- WHAT THIS TASK INVOLVES:
Every word of the listing should be reproduced without alteration.

- SUPPLIED RECORDS:
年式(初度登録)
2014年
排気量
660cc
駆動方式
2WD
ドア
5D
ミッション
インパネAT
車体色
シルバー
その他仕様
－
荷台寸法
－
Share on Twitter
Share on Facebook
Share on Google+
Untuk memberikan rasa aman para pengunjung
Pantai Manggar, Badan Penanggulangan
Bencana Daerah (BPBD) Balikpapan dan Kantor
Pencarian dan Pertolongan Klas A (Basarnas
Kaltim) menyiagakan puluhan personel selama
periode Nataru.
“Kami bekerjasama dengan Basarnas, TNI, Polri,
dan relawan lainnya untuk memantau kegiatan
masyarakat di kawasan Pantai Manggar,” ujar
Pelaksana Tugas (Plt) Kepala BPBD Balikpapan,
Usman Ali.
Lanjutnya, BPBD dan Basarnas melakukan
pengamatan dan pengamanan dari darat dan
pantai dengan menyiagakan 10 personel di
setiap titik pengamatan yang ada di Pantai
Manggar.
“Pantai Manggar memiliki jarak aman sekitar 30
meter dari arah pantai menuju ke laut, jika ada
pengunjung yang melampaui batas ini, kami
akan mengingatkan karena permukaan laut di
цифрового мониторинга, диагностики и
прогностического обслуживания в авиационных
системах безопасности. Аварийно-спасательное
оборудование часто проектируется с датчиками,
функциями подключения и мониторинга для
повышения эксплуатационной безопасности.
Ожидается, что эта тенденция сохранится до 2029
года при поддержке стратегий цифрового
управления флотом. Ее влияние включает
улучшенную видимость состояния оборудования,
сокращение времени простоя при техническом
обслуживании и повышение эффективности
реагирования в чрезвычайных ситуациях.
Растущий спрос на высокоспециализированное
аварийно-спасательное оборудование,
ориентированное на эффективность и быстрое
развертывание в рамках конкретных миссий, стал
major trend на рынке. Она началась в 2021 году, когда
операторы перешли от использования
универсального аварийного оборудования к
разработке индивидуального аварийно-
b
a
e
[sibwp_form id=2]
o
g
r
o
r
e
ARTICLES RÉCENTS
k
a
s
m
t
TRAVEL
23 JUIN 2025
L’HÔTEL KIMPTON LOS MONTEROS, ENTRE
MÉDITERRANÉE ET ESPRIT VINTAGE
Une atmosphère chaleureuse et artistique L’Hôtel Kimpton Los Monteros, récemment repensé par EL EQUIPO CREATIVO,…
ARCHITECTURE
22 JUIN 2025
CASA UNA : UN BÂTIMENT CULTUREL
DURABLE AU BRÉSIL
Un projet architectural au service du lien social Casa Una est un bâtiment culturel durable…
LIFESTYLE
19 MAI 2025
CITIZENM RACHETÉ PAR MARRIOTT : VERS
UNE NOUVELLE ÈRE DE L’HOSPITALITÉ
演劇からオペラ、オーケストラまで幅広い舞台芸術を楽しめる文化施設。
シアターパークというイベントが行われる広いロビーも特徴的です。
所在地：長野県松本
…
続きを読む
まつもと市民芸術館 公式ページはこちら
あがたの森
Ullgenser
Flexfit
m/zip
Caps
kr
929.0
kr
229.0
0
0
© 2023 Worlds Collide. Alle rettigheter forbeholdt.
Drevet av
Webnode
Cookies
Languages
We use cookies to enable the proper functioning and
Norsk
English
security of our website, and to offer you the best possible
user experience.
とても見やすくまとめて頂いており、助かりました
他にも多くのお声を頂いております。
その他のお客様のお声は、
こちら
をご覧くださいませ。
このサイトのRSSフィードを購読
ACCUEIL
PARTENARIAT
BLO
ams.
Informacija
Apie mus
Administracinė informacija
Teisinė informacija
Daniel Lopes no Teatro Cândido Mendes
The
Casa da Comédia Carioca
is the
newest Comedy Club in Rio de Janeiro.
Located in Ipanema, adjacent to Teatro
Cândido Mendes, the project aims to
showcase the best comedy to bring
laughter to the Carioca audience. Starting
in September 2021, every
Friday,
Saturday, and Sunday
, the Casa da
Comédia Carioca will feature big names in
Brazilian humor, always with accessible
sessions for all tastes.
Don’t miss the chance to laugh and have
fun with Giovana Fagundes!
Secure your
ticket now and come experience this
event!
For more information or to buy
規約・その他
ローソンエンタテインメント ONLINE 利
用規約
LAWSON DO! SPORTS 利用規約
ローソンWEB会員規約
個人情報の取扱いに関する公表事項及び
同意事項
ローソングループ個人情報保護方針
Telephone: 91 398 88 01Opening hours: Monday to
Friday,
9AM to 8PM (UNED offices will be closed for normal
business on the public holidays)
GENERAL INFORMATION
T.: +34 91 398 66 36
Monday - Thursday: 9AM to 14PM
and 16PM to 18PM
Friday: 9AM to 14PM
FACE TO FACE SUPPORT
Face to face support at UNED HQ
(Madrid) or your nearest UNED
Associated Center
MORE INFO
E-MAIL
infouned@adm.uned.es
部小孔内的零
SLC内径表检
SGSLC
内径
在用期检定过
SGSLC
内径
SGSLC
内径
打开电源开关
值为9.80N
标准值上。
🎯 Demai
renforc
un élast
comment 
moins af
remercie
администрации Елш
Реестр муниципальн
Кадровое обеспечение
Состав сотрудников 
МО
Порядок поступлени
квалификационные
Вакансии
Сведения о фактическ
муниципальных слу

- REPLY:
年式(初度登録)
2014年
排気量
660cc
駆動方式
2WD
ドア
5D
ミッション
インパネAT
車体色
シルバー
その他仕様
－
荷台寸法
－
Share on Twitter
Share on Facebook
Share on Google+
Untuk memberikan rasa aman para pengunjung
Pantai Manggar, Badan Penanggulangan
Bencana Daerah (BPBD) Balikpapan dan Kantor
Pencarian dan Pertolongan Klas A (Basarnas
Kaltim) menyiagakan puluhan personel selama
periode Nataru.
“Kami bekerjasama dengan Basarnas, TNI, Polri,
dan relawan lainnya untuk memantau kegiatan
masyarakat di kawasan Pantai Manggar,” ujar
Pelaksana Tugas (Plt) Kepala BPBD Balikpapan,
Usman Ali.
Lanjutnya, BPBD dan Basarnas melakukan
pengamatan dan pengamanan dari darat dan
pantai dengan menyiagakan 10 personel di
setiap titik pengamatan yang ada di Pantai
Manggar.
“Pantai Manggar memiliki jarak aman sekitar 30
meter dari arah pantai menuju ke laut, jika ada
pengunjung yang melampaui batas ini, kami
akan mengingatkan karena permukaan laut di
цифрового мониторинга, диагностики и
прогностического обслуживания в авиационных
системах безопасности. Аварийно-спасательное
оборудование часто проектируется с датчиками,
функциями подключения и мониторинга для
повышения эксплуатационной безопасности.
Ожидается, что эта тенденция сохранится до 2029
года при поддержке стратегий цифрового
управления флотом. Ее влияние включает
улучшенную видимость состояния оборудования,
сокращение времени простоя при техническом
обслуживании и повышение эффективности
реагирования в чрезвычайных ситуациях.
Растущий спрос на высокоспециализированное
аварийно-спасательное оборудование,
ориентированное на эффективность и быстрое
развертывание в рамках конкретных миссий, стал
major trend на рынке. Она началась в 2021 году, когда
операторы перешли от использования
универсального аварийного оборудования к
разработке индивидуального аварийно-
b
a
e
[sibwp_form id=2]
o
g
r
o
r
e
ARTICLES RÉCENTS
k
a
s
m
t
TRAVEL
23 JUIN 2025
L’HÔTEL KIMPTON LOS MONTEROS, ENTRE
MÉDITERRANÉE ET ESPRIT VINTAGE
Une atmosphère chaleureuse et artistique L’Hôtel Kimpton Los Monteros, récemment repensé par EL EQUIPO CREATIVO,…
ARCHITECTURE
22 JUIN 2025
CASA UNA : UN BÂTIMENT CULTUREL
DURABLE AU BRÉSIL
Un projet architectural au service du lien social Casa Una est un bâtiment culturel durable…
LIFESTYLE
19 MAI 2025
CITIZENM RACHETÉ PAR MARRIOTT : VERS
UNE NOUVELLE ÈRE DE L’HOSPITALITÉ
演劇からオペラ、オーケストラまで幅広い舞台芸術を楽しめる文化施設。
シアターパークというイベントが行われる広いロビーも特徴的です。
所在地：長野県松本
…
続きを読む
まつもと市民芸術館 公式ページはこちら
あがたの森
Ullgenser
Flexfit
m/zip
Caps
kr
929.0
kr
229.0
0
0
© 2023 Worlds Collide. Alle rettigheter forbeholdt.
Drevet av
Webnode
Cookies
Languages
We use cookies to enable the proper functioning and
Norsk
English
security of our website, and to offer you the best possible
user experience.
とても見やすくまとめて頂いており、助かりました
他にも多くのお声を頂いております。
その他のお客様のお声は、
こちら
をご覧くださいませ。
このサイトのRSSフィードを購読
ACCUEIL
PARTENARIAT
BLO
ams.
Informacija
Apie mus
Administracinė informacija
Teisinė informacija
Daniel Lopes no Teatro Cândido Mendes
The
Casa da Comédia Carioca
is the
newest Comedy Club in Rio de Janeiro.
Located in Ipanema, adjacent to Teatro
Cândido Mendes, the project aims to
showcase the best comedy to bring
laughter to the Carioca audience. Starting
in September 2021, every
Friday,
Saturday, and Sunday
, the Casa da
Comédia Carioca will feature big names in
Brazilian humor, always with accessible
sessions for all tastes.
Don’t miss the chance to laugh and have
fun with Giovana Fagundes!
Secure your
ticket now and come experience this
event!
For more information or to buy
規約・その他
ローソンエンタテインメント ONLINE 利
用規約
LAWSON DO! SPORTS 利用規約
ローソンWEB会員規約
個人情報の取扱いに関する公表事項及び
同意事項
ローソングループ個人情報保護方針
Telephone: 91 398 88 01Opening hours: Monday to
Friday,
9AM to 8PM (UNED offices will be closed for normal
business on the public holidays)
GENERAL INFORMATION
T.: +34 91 398 66 36
Monday - Thursday: 9AM to 14PM
and 16PM to 18PM
Friday: 9AM to 14PM
FACE TO FACE SUPPORT
Face to face support at UNED HQ
(Madrid) or your nearest UNED
Associated Center
MORE INFO
E-MAIL
infouned@adm.uned.es
部小孔内的零
SLC内径表检
SGSLC
内径
在用期检定过
SGSLC
内径
SGSLC
内径
打开电源开关
值为9.80N
标准值上。
🎯 Demai
renforc
un élast
comment 
moins af
remercie
администрации Елш
Реестр муниципальн
Кадровое обеспечение
Состав сотрудников 
МО
Порядок поступлени
квалификационные
Вакансии
Сведения о фактическ
муниципальных слу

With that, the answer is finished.